Tuesday, June 29, 2010

Community Organizing, Jesus, and Saul Alinsky

Way back yonder in the election of Aught Eight, there was a wee bit of a kerfuffle about community organizing. You know, back when Miz Sarah got all high and mighty about small town mayorin' bein' real work, and community organizin' being somthin' only them lib'rals do when they cain't find work for the summer and Mumsy isn't opening up the house in the Berkshires until August.

Folks got all riled 'bout that, and so many Priuses and Volvos started sportin' bumper stickers that said: "Jesus Was A Community Organizer."
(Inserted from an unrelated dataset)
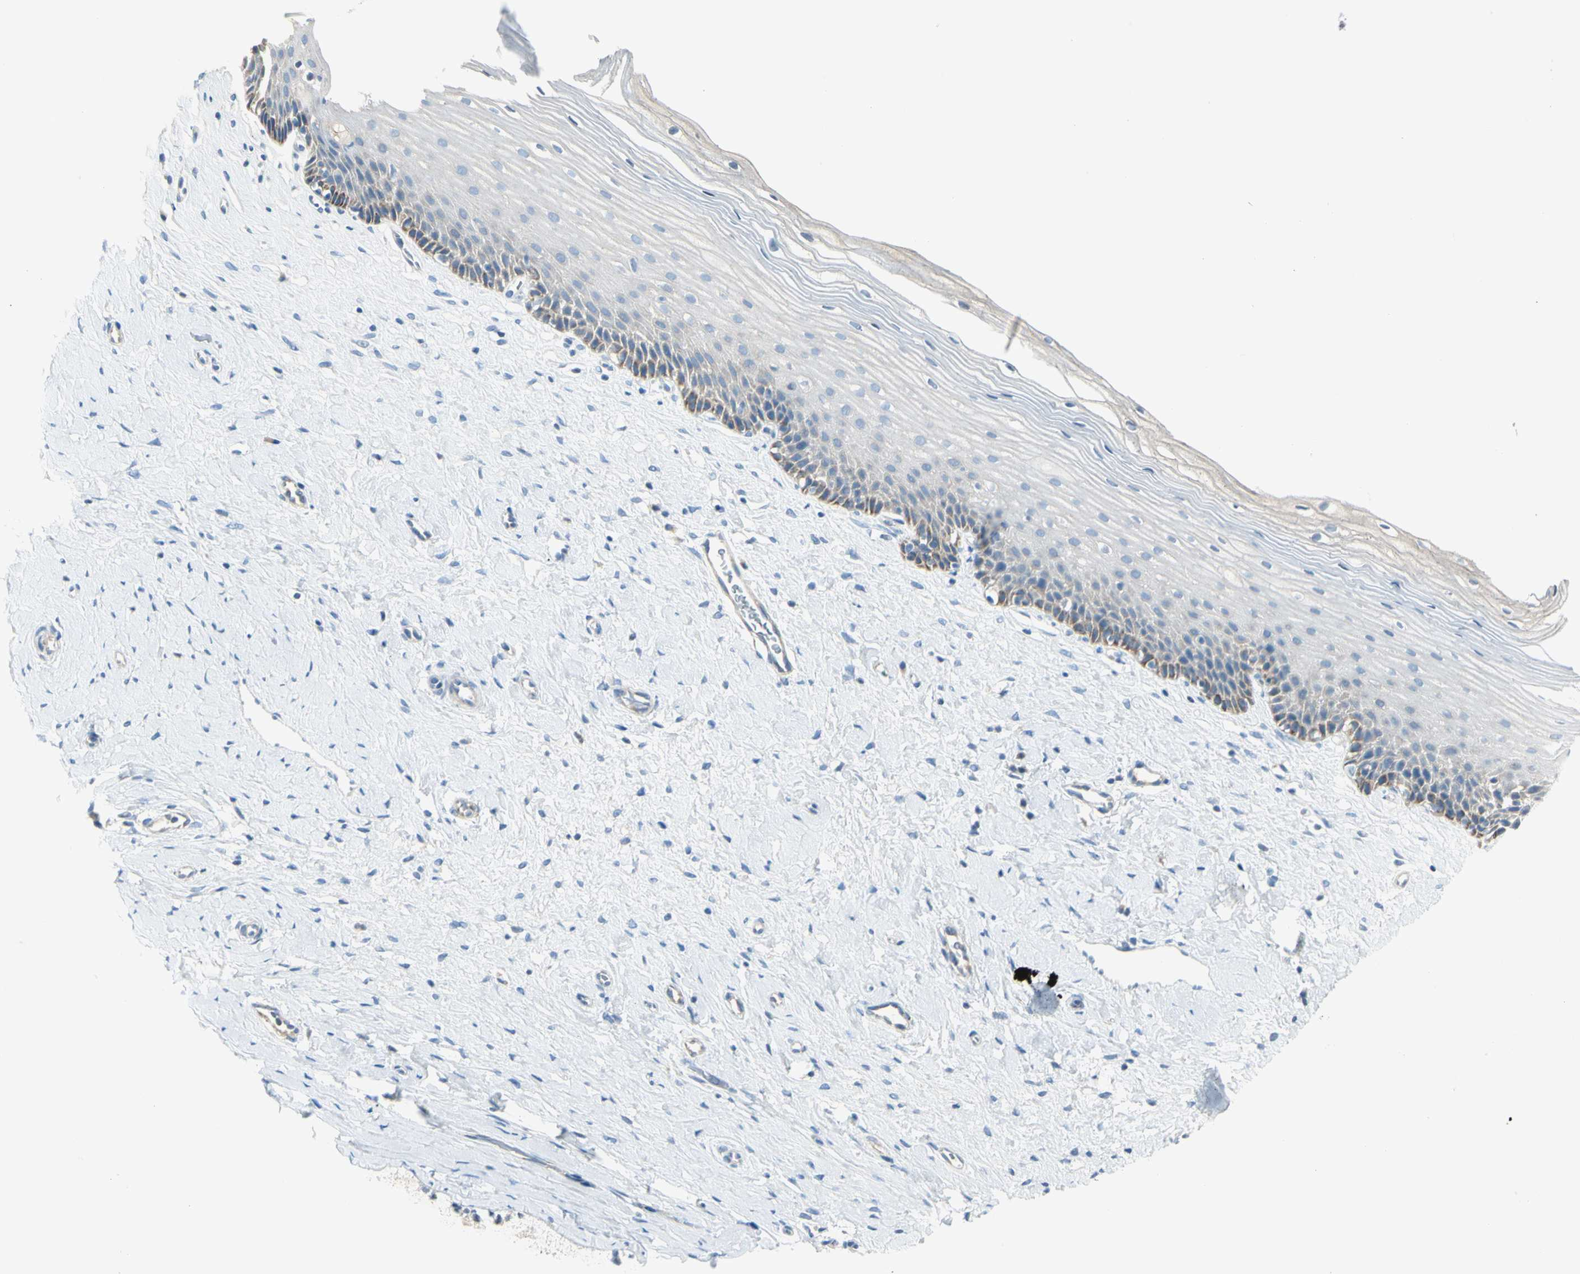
{"staining": {"intensity": "negative", "quantity": "none", "location": "none"}, "tissue": "cervix", "cell_type": "Glandular cells", "image_type": "normal", "snomed": [{"axis": "morphology", "description": "Normal tissue, NOS"}, {"axis": "topography", "description": "Cervix"}], "caption": "Glandular cells show no significant protein expression in benign cervix. (Stains: DAB (3,3'-diaminobenzidine) immunohistochemistry with hematoxylin counter stain, Microscopy: brightfield microscopy at high magnification).", "gene": "SLC6A15", "patient": {"sex": "female", "age": 39}}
I saw one of those bumper stickers the other day on the back of a shiny Audi SUV in the well-off, liberal area in which my church is sited. It reminded me that over and over again, I've told myself that I needed to read Saul Alinsky's "Rules for Radicals." Alinsky, in case you don't know him, is the Grandaddy of community organizing. His work to empower and radicalize communities in Chicago has a surprisingly deep impact on the American political system. Hillary Clinton wrote her doctoral thesis on him. Barack Obama cut his political teeth in the crucible of Alinskian organizing. That's made Alinsky a particularly potent boogeyman of the reactionary right.

He's a...commie! A...socialist! Aieeeee!

I figured it was about time to get down to some summer reading, and Alinsky was next in the rotation. So tonight, I'm curling up on the couch with Saul.

I'm wondering, in particular, just how well the thesis underlying that bumper sticker will hold up.